Harvard University Earth and planetary sciences postdoctoral researcher Karianne Bergen, Computational and Mathematical Engineering MS ' 15, PhD '18, covered the ways that big data enables her to better monitor earthquakes. “How do we go back to look at existing seismic data and find the events that seismometers missed?” she asked. “We’re looking at huge data sets over huge time periods to identify more of these microseismic events. It’s like finding a needle in a haystack.” Virginia Tech seismologist Eileen Martin, Geophysics MS '17, Computational and Mathematical Engineering PhD '18, added: “Seismology is changing, spurred by the development of new sensors that can detect new signals, visit new places, and revisit the algorithms used in Earth sciences. In the past we never had as much data as we have now.”
New insights in Earth and planetary sciences
Another three researchers illuminated how data science enables their work in Earth and planetary sciences. Grethe Hystad, an assistant professor of statistics at Purdue University, set the stage for this section: “There are billions and billions of planets and we can only sample a few, so planetary science is a statistical problem by default.” Hystad said data science also enables her to model the natural distributions of the minerals of Earth.

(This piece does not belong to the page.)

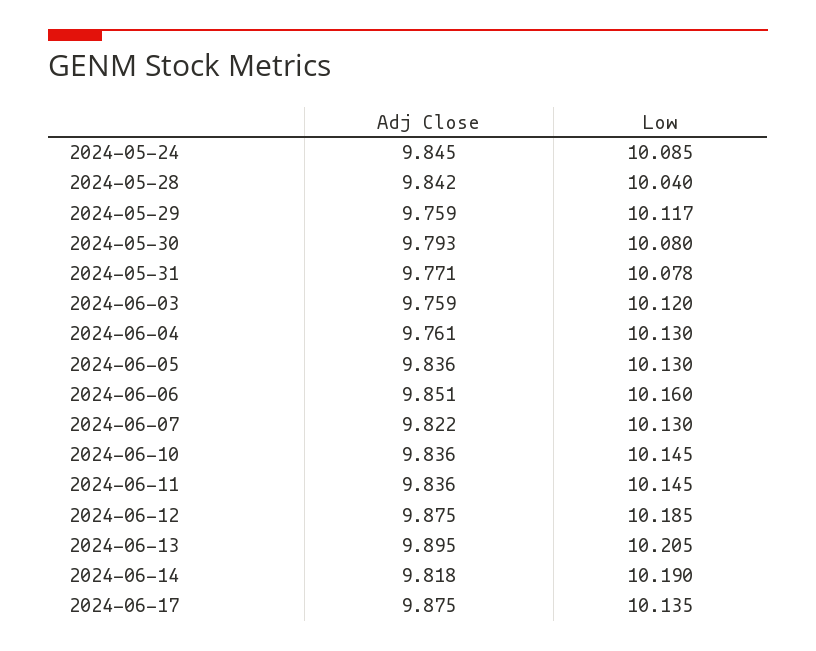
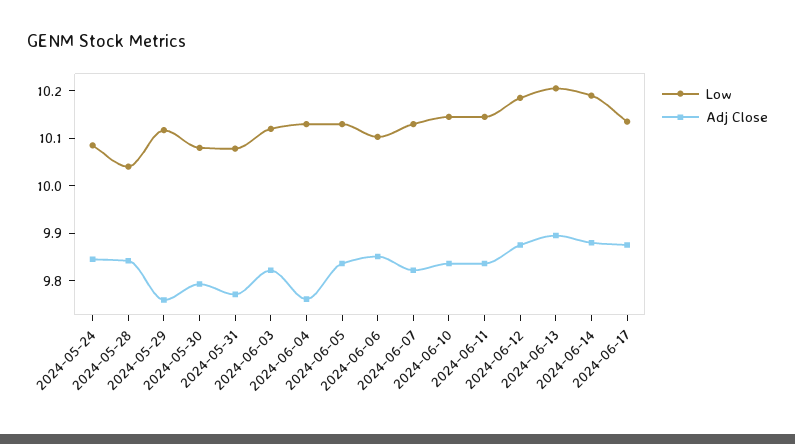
Adj Close, 2024-06-03: 9.759 -> 9.82
Low, 2024-06-06: 10.16 -> 10.1
Adj Close, 2024-06-14: 9.818 -> 9.88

Hannah Kerner, an assistant research professor of Earth and space exploration at the University of Maryland, shared actionable insights from remote sensing as informed by machine learning. “There’s high variability in how crops are planted on Earth, which is hard for data analysis, so we’re using machine learning to train models that can be generalized and adaptable to many contexts,” Kerner said. University of Tasmania geophysics Professor Anya Reading revealed how she maximizes the insights she gains from using machine learning in her geoscientific research. “Most uses of machine learning, like self-driving cars, take in lots of information and expect a single result,” she said. “In research, in geoscience particularly, our goal is much more complicated. We don’t simply expect success or disaster. We’re aiming for robust quantitative metrics that give us insight."

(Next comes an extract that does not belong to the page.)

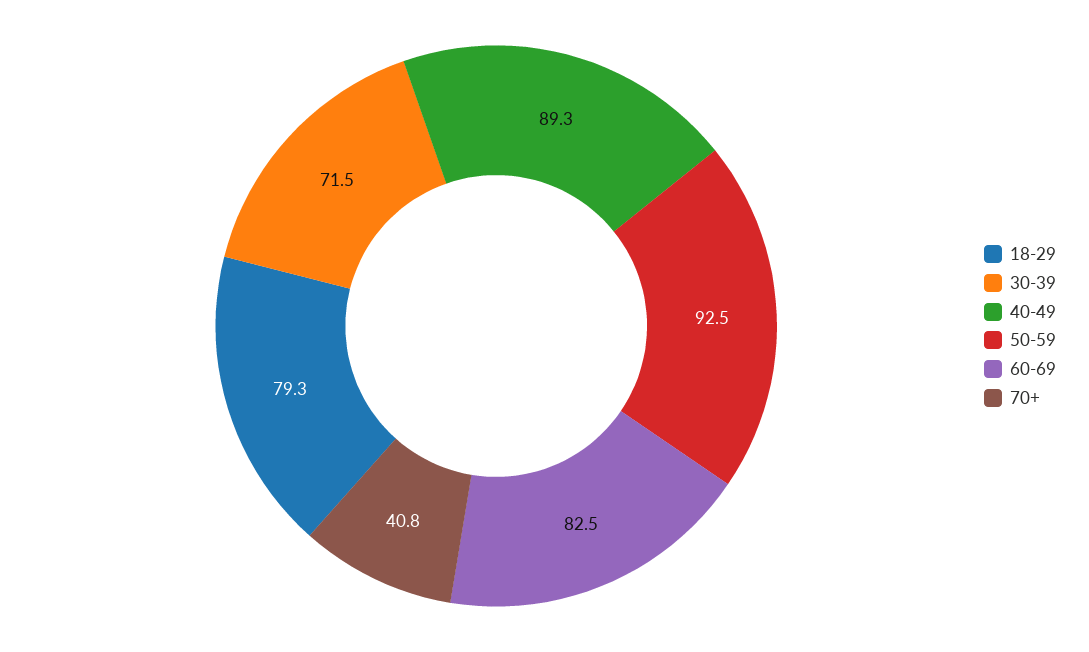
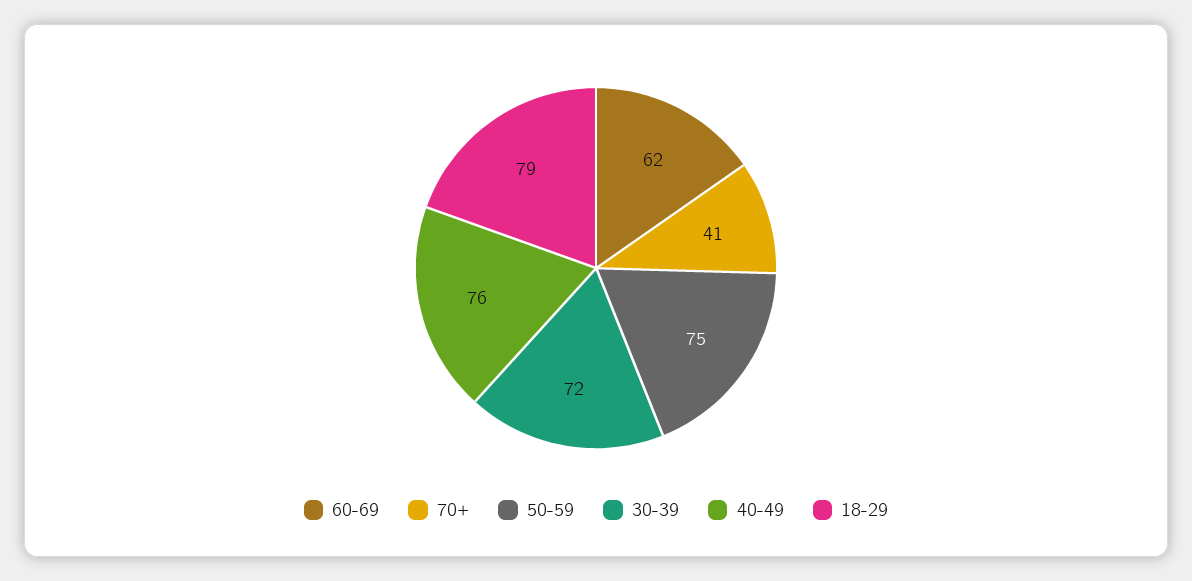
40-49: 89.3 -> 76
50-59: 92.5 -> 75
60-69: 82.5 -> 62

Showing up for the next generation
The last panel of the day focused on education, research, and career planning. While many of the day’s speakers had experience in both computational tools and their own domain knowledge, each acknowledged the importance of their collaborators from other disciplines. One major takeaway: The future of education, research, and the careers of many people in the room would depend on their ability to communicate and collaborate.
“To make discovery in this day and age, we need to reduce the friction of working in interdisciplinary teams … we really are students of each other’s fields even while remaining incredibly skilled in our own,” Heagy said.
The panel included discussion on how to deal with skeptics of data science, new technologies to support collaboration, and the importance organizational structure can have in encouraging interdisciplinary work.
“Data science is biased per definition because it’s the types of questions you’re asking, it’s the type of data you’re going to collect, and it’s then how you’re going to be looking at the data,” said Gerritsen, who is also senior associate dean of educational affairs at Stanford Earth and a senior fellow at the Precourt Institute for Energy. “We don’t just want 50 percent men and 50 percent women. We want people from different cultures and different backgrounds, those who are domain experts and people that are computer science experts. We’re going to change this.”